Ouch, damn trees! I'm glad you're feeling better and be safe!


----------



## Rookie09 (Sep 5, 2012)

Nanny's Knob? haha isn't that a green run? I've been to welch a lot so I know the area pretty well which is cool. The one thing that's the same on all the runs though is there are trees on the edge. Can't do much about that lol. Glad you're alright. Now you have a fun story to tell


----------



## mitch19 (Jul 27, 2011)

Exactly why I also wear a helmet :thumbsup:



Rookie09 said:


> Nanny's Knob? haha isn't that a green run? I've been to welch a lot so I know the area pretty well which is cool. The one thing that's the same on all the runs though is there are trees on the edge. Can't do much about that lol. Glad you're alright. Now you have a fun story to tell


I've hurt myself more on green runs then black runs, it hurts more landing on flat ground


----------



## Bullboy145 (Feb 11, 2013)

Rookie09 said:


> Nanny's Knob? haha isn't that a green run? I've been to welch a lot so I know the area pretty well which is cool. The one thing that's the same on all the runs though is there are trees on the edge. Can't do much about that lol. Glad you're alright. Now you have a fun story to tell


Well that run is often very icy.

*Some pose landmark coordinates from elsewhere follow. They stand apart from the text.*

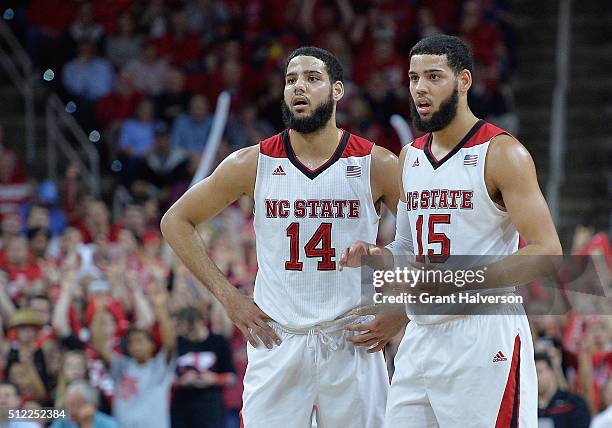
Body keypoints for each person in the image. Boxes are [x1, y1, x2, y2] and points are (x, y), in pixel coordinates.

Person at [161, 46, 405, 427]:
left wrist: (401, 310)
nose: (298, 87)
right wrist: (230, 299)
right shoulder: (252, 163)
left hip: (351, 339)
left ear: (337, 90)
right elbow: (175, 221)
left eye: (311, 78)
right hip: (277, 339)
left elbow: (433, 235)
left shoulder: (376, 163)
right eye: (291, 80)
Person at [340, 34, 562, 427]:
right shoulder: (410, 157)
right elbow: (409, 246)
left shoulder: (502, 153)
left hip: (483, 335)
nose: (420, 88)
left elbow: (546, 252)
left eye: (433, 76)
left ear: (464, 81)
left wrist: (457, 280)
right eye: (413, 78)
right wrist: (381, 256)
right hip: (421, 337)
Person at [536, 353, 591, 428]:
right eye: (533, 374)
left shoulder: (574, 404)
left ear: (552, 371)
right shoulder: (526, 406)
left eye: (539, 371)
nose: (536, 377)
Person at [50, 381, 118, 428]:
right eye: (67, 405)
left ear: (90, 405)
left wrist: (87, 424)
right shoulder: (63, 421)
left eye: (73, 405)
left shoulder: (108, 424)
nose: (69, 410)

Ice on your first year out is a scary thing.


----------



## killclimbz (Aug 10, 2007)

So it sounds like you bonked then bonked a tree? Is that correct? 

Stay hydrated and keep your calorie intake up while you are snowboarding folks. Avoid bonking so you don't bonk something...


----------



## Bullboy145 (Feb 11, 2013)

killclimbz said:


> So it sounds like you bonked then bonked a tree? Is that correct?
> 
> Stay hydrated and keep your calorie intake up while you are snowboarding folks. Avoid bonking so you don't bonk something...


Bonking as in feeling tired? If that's the case, then yes.


----------



## killclimbz (Aug 10, 2007)

Sounds like you were more than just tired. A "groggy" reply would indicate to me you weren't quite all there. That is already at a point where you need to take care of things. Hitting a tree doesn't help the situation.


----------



## Bullboy145 (Feb 11, 2013)

Problem is, I don't remember anything after sitting down at the end of the hill. So I don't know if I was all there or not.


----------



## East§ide (Mar 14, 2011)

i would say not remembering would be your first clue that you werent all there lol


----------



## wrathfuldeity (Oct 5, 2007)

So how did you shed your pants:dizzy::dunno:
LOL LOL LOL


----------



## Optikal_Illuzion (Sep 14, 2012)

Glad you're alive and recovering. Sounds like you might have been very dehydrated if you replied with a groggy yes. Dehydration impairs brain function... water often and daily! We are just big bags of water!


----------